8 October 2018
It was pleasant news to hear last week that Australia’s retail sales rose 0.3 per cent in August, just beating market economist expectations, as consumers continued to spend despite softness in house prices and higher petrol prices.
Economists had been expecting a reading of 0.2 per cent over the month, according to Bloomberg, up from a flat reading in July.
According to data from the Australian Bureau of Statistics, cafes, restaurants and takeaway food services sales rose 0.7 per cent in August, while clothing, footwear and personal accessory retailing advanced 0.8 per cent.
Department store sales climbed 0.9 per cent but food retailing was broadly unchanged over the month. With the capacity to spend a function of wages growth and the number of people in paid employment, we should see respectable retail figures over the remainder of 2018.
As we have discussed in our previous newsletters, the small business sector is set to enjoy above-average growth in the coming years thanks to growing population and consumption.
Trade surplus up as exports jump
Trade numbers released last week showed that Australia has recorded a bumper $1.6 billion trade surplus in August, beating market expectations of a narrower surplus of $1.45 billion.
It was the eighth consecutive monthly surplus, a turnaround from Australia traditionally running trade deficits.
Exports edged up 0.5 per cent and imports rose 0.4 per cent. As Australia continues to run healthy trade surpluses, alongside the ongoing ramp-up in LNG and upwards trend in oil prices.

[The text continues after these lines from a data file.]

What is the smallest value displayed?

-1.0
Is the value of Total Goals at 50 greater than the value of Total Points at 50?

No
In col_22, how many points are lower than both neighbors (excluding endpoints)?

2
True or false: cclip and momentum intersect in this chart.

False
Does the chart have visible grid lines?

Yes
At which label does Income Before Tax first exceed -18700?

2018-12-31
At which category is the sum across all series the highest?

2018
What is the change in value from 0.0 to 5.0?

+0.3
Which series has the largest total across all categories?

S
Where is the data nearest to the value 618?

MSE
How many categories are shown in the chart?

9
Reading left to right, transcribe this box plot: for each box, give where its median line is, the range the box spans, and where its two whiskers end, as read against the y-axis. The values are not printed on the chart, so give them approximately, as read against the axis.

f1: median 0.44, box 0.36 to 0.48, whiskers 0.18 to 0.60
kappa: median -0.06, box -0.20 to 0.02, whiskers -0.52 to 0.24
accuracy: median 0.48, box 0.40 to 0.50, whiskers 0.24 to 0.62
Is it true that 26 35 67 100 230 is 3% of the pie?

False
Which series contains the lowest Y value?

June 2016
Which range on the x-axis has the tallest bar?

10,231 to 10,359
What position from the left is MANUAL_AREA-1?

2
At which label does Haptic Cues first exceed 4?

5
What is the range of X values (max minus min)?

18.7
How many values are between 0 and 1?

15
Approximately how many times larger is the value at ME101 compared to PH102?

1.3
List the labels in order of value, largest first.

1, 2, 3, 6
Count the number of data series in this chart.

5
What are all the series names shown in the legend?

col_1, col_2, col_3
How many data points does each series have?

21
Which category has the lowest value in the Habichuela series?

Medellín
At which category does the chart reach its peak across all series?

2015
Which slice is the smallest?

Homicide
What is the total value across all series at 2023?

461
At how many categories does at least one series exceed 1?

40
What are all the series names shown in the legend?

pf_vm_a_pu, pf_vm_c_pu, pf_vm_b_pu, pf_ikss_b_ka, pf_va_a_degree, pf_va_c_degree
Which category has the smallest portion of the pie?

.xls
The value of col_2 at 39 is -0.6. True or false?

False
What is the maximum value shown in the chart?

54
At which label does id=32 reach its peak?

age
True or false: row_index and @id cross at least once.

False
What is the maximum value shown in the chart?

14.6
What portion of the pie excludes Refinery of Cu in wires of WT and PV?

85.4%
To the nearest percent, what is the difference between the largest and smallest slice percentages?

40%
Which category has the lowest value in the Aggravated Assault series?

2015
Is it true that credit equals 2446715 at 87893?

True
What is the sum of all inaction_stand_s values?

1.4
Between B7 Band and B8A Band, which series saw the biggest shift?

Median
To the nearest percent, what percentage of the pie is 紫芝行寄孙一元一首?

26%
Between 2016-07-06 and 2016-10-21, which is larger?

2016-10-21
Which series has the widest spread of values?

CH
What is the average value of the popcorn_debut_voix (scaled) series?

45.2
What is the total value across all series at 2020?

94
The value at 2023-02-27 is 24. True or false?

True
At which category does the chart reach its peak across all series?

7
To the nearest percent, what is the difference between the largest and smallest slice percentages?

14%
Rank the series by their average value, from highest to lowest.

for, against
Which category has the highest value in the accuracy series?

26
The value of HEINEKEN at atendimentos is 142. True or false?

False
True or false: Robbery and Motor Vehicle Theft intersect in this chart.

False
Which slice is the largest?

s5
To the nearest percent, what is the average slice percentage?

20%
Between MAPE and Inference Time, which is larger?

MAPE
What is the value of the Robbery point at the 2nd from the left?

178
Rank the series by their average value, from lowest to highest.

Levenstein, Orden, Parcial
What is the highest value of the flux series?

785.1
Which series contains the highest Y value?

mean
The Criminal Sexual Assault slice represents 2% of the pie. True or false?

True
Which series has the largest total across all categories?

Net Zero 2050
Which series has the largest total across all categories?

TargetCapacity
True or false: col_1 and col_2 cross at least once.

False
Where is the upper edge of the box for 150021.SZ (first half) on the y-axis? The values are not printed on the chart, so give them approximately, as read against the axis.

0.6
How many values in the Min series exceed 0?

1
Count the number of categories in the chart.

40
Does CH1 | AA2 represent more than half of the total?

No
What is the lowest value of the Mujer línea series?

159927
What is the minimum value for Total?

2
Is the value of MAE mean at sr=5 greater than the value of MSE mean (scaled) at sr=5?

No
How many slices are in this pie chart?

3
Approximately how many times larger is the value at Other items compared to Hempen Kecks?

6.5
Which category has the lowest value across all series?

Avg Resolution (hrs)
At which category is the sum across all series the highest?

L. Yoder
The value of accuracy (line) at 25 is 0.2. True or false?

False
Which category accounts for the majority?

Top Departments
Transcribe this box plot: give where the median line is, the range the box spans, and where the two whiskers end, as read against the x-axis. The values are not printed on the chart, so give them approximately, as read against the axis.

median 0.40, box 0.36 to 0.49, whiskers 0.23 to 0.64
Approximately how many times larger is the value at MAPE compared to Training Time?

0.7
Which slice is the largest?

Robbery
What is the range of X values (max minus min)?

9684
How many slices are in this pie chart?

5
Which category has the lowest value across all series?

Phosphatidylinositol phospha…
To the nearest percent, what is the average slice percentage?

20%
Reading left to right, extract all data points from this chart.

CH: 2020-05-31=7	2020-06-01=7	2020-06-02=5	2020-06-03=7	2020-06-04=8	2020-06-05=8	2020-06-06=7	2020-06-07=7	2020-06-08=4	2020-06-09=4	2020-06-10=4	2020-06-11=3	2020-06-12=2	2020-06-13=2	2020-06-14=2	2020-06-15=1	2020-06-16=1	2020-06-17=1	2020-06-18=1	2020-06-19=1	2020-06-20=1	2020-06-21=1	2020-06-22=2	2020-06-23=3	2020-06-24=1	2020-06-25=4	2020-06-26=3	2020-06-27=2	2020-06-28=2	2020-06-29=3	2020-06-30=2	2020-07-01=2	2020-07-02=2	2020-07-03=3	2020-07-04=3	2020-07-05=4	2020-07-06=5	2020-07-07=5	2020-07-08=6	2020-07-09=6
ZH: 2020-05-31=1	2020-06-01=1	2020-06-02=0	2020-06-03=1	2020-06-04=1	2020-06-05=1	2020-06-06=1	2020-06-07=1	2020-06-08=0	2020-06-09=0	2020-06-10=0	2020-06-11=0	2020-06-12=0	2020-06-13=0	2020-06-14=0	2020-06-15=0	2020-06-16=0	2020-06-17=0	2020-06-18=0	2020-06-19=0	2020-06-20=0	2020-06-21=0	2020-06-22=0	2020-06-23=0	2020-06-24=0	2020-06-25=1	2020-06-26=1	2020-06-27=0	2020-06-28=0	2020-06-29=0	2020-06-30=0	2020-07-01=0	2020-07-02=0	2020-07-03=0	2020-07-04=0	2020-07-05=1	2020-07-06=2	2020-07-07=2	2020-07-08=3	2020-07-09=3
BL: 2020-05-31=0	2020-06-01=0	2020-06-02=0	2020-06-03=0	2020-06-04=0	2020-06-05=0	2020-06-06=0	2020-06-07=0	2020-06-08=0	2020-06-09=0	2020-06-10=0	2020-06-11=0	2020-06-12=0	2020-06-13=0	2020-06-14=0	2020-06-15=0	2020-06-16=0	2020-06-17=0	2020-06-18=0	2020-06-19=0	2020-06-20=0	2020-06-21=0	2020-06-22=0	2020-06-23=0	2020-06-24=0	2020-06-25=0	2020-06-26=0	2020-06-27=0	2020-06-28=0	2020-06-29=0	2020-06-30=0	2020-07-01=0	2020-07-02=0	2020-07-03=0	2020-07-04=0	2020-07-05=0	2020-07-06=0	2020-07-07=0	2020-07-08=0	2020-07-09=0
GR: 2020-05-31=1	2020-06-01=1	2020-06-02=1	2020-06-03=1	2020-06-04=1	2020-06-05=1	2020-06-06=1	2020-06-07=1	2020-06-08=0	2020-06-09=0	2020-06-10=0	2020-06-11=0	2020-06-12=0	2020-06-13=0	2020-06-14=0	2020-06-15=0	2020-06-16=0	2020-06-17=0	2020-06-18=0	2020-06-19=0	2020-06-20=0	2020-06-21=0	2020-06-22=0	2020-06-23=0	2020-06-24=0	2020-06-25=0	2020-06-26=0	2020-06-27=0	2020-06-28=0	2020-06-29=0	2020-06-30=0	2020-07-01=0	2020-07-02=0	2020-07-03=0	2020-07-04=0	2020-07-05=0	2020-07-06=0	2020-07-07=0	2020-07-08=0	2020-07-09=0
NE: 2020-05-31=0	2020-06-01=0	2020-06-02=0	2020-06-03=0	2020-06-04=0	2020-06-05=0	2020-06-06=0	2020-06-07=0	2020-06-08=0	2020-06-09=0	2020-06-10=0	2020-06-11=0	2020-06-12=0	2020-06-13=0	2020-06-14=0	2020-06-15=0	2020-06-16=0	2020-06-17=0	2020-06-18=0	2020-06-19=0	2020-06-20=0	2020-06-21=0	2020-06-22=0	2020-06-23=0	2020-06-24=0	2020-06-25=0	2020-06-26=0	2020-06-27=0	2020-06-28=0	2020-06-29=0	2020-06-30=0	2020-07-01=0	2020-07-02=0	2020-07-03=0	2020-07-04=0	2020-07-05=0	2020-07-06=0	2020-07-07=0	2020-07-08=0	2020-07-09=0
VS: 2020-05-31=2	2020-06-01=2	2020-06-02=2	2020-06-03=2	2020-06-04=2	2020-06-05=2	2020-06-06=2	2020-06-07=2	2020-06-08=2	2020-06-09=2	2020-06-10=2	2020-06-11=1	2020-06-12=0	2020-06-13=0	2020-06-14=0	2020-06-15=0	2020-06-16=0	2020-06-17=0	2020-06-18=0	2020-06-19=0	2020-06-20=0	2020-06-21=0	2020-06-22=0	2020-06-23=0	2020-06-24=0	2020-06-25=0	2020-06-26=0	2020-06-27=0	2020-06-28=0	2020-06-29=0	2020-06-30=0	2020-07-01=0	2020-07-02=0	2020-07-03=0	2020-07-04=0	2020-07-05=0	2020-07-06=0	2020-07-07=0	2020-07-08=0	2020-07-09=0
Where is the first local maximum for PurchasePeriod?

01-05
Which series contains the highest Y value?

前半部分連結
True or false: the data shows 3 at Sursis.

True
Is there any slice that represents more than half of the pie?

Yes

Agriculture – led by meat – also recorded a strong month, gaining 3.3 per cent. Exports of other rural goods including high-end fruits and vegetables like berries and avocados, also rose strongly.
ANZ is forecasting that tourism exports were likely to pick up in coming months as overseas visitors took advantage of the weaker Australian dollar, which fell below US71¢ last Thursday in response to a surging US bond yields pushing up the US dollar.